A Catholic high school in St. Louis has taken the plunge into biometrics for security. The private, all-male St. Mary’s High School now uses facial recognition software to enable entry for staff, students and others. The school claims to be the first in the country to install the technology.
It can also keep known troublemakers out. “We can put that person’s face in the system, and if that person shows up, not only will the door not unlock, but immediately notifications will be sent out to myself, to the principal, to the dean of students, to the police department,” says Mike England, president of St. Mary’s.
Even first responders in the neighborhood have used the facial recognition system for quick access inside the school in case of an emergency. No such incidents have been reported in the few months that the system has been in use, and England says nothing specific prompted the change.
“This was an opportunity that we had to add another layer of security to our building to keep our community safe,” England says. “Parents are very happy with it. I think anything that keeps their kid safer is always going to be a good thing.”
Facial recognition cameras are posted at the front and back door. The main doors are unlocked, and entrants step into a vestibule where the camera is located. “They look at the camera.

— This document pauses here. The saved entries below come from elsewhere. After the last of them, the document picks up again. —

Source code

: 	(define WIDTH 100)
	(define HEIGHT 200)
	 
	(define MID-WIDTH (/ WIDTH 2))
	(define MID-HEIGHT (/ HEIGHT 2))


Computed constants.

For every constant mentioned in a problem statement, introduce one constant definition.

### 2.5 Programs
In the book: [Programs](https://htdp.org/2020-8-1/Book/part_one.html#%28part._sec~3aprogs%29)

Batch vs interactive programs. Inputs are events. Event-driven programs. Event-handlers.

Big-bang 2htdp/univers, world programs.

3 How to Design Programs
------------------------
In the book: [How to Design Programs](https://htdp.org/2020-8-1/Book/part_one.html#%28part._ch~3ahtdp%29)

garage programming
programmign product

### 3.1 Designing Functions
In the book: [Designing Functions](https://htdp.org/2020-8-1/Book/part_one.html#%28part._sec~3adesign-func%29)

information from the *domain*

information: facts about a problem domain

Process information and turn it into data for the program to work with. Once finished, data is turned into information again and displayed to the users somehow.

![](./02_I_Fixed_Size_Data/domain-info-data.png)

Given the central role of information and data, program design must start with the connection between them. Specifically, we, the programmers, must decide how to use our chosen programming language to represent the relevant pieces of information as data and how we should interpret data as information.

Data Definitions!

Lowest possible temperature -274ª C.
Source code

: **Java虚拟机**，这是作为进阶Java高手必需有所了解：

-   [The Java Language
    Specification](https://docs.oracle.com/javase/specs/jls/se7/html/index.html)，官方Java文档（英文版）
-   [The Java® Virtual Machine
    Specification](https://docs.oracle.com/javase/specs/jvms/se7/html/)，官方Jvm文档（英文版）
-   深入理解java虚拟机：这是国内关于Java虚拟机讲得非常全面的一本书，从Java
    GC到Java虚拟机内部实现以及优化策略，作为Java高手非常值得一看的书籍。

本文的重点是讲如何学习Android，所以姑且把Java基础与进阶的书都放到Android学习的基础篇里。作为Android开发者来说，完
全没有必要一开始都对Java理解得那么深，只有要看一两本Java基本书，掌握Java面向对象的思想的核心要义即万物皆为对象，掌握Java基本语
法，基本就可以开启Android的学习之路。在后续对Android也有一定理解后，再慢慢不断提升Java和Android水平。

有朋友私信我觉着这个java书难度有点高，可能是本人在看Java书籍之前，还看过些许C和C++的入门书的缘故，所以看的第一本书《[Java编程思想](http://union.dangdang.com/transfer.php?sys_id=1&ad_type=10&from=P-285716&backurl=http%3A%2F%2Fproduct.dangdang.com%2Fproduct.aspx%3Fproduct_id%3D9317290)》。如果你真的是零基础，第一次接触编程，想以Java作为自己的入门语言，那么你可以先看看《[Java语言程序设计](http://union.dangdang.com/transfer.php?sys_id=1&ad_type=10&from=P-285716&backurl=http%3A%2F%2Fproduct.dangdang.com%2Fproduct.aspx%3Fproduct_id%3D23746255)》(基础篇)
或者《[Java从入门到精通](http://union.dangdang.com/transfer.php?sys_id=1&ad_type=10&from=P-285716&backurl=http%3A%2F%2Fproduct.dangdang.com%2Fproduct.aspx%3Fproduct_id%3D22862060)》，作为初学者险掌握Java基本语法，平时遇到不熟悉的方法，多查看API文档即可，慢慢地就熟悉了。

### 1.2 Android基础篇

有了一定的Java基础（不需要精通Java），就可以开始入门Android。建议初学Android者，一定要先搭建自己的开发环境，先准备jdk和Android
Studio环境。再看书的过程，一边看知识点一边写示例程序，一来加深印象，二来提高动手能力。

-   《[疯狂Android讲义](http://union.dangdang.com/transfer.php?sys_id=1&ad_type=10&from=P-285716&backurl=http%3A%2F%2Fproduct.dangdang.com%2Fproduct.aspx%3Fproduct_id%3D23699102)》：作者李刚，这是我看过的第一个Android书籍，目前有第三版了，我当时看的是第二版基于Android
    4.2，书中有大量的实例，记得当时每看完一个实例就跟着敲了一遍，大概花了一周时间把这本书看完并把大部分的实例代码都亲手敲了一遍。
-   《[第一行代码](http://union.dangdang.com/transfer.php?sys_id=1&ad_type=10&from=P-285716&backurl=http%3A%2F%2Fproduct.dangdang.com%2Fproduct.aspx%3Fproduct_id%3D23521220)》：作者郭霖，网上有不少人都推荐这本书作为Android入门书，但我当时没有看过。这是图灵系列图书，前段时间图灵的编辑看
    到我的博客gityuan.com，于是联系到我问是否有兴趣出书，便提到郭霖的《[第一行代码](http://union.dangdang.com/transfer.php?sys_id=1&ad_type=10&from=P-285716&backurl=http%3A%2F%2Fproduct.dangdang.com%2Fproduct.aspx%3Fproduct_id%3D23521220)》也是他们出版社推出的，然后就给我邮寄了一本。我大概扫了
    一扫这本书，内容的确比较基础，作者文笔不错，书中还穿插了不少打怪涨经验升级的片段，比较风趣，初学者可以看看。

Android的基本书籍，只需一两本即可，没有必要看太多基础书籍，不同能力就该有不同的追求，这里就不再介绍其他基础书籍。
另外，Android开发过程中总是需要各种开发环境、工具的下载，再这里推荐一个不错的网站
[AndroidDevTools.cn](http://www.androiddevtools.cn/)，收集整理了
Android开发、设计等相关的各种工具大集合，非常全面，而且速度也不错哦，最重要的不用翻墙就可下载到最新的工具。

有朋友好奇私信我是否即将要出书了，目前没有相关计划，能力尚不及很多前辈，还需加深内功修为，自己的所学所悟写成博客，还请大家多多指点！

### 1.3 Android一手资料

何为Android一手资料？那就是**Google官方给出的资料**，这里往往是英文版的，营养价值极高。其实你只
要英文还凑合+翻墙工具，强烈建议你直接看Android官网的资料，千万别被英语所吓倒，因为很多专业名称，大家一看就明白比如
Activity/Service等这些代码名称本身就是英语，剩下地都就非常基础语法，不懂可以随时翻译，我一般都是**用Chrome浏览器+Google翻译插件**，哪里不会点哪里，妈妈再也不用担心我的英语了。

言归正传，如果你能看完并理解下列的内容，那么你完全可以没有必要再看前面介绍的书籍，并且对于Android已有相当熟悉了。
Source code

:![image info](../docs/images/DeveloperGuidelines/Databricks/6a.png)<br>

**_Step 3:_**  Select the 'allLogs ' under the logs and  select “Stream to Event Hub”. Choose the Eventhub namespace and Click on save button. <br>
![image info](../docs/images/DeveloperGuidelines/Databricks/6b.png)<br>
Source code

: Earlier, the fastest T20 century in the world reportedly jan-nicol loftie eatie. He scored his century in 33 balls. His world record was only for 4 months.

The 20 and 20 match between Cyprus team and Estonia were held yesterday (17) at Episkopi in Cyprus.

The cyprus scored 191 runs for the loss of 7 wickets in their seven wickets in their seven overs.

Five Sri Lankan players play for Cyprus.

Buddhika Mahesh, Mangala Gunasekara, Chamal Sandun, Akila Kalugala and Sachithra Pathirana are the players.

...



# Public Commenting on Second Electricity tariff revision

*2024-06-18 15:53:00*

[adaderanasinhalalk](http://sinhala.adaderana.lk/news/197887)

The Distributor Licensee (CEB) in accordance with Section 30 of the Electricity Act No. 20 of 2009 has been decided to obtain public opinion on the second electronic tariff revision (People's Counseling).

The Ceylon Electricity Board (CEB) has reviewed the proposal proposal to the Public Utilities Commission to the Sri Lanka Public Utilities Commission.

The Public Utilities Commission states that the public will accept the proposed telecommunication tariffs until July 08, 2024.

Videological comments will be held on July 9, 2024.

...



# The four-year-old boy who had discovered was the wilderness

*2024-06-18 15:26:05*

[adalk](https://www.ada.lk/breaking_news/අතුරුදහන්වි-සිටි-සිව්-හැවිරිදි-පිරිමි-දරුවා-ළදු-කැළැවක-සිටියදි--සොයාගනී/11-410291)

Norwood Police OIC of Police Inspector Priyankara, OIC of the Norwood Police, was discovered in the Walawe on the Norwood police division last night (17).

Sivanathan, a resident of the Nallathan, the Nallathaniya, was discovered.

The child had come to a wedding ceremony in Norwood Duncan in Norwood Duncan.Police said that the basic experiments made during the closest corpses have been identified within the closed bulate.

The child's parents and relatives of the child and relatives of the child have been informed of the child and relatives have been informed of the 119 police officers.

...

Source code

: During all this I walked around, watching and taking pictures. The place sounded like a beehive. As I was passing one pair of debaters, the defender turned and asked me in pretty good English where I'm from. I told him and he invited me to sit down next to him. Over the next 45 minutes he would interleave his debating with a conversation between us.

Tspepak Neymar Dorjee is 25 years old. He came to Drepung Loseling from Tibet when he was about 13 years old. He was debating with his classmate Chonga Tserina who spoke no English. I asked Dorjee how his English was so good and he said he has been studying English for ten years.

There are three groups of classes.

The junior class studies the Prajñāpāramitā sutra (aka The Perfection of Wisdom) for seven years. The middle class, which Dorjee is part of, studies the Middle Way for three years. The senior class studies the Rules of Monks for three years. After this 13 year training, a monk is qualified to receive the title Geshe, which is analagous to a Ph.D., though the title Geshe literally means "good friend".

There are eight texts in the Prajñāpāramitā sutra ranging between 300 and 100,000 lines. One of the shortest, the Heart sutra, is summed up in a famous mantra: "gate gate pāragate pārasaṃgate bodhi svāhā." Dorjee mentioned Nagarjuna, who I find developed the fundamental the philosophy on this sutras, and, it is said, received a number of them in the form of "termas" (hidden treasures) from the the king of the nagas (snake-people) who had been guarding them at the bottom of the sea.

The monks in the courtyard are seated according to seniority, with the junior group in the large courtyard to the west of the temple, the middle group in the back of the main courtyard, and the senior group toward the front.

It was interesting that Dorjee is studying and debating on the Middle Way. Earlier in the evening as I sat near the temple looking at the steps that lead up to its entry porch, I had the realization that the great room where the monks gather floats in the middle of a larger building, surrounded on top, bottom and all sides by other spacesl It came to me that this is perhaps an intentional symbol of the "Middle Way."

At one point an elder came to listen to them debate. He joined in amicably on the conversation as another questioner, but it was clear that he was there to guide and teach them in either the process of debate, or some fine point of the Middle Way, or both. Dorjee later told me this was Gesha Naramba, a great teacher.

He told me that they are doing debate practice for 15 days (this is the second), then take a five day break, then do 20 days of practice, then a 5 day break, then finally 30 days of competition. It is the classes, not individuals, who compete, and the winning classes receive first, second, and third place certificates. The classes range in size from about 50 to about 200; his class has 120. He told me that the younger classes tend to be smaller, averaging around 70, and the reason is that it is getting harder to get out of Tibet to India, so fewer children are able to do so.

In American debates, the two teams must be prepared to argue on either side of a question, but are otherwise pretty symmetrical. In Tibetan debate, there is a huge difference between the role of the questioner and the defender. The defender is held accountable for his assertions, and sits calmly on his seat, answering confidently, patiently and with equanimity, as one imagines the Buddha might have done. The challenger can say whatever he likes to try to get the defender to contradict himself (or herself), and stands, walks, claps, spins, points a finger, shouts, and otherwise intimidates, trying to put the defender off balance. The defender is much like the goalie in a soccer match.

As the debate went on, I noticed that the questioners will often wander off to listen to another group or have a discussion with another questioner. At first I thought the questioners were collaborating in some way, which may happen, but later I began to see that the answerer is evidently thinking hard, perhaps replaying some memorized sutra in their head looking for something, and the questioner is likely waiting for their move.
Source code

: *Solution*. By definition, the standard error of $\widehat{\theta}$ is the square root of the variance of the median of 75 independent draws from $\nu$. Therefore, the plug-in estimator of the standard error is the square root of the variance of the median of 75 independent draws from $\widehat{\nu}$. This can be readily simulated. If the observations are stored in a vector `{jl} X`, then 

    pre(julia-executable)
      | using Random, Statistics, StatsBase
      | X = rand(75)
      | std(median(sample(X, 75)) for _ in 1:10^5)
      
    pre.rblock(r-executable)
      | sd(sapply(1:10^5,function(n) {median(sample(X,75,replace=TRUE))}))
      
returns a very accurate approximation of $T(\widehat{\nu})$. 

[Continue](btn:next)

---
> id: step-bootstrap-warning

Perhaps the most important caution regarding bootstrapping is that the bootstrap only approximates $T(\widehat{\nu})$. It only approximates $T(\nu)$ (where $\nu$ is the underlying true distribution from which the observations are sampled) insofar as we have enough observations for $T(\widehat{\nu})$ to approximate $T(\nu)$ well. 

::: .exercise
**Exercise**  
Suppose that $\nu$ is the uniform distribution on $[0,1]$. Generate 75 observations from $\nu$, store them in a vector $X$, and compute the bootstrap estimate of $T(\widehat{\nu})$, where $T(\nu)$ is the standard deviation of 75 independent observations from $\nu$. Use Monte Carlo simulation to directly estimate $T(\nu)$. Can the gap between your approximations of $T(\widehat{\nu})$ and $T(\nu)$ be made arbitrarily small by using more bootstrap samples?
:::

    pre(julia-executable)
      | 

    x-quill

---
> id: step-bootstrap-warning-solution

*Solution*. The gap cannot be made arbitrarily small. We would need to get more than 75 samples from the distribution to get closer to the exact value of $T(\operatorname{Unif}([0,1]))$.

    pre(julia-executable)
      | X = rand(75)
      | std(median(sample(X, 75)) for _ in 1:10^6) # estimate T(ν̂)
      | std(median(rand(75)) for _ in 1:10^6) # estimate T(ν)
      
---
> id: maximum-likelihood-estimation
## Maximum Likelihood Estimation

It takes a picture of the face, and if it recognizes the face in the system, then the (inner) door unlocks and the person is able to enter into the school, England says. “If it does not recognize them, then obviously the door does not open and they have to be buzzed into the school by a greeter or receptionist.”
England reports “close to 100 percent” accuracy in allowing entry to those whose pictures are in the system. The $15,000 price tag includes all equipment and monitoring. England says potential add-ons include facial recognition as a way to pay for lunch or items in the school store.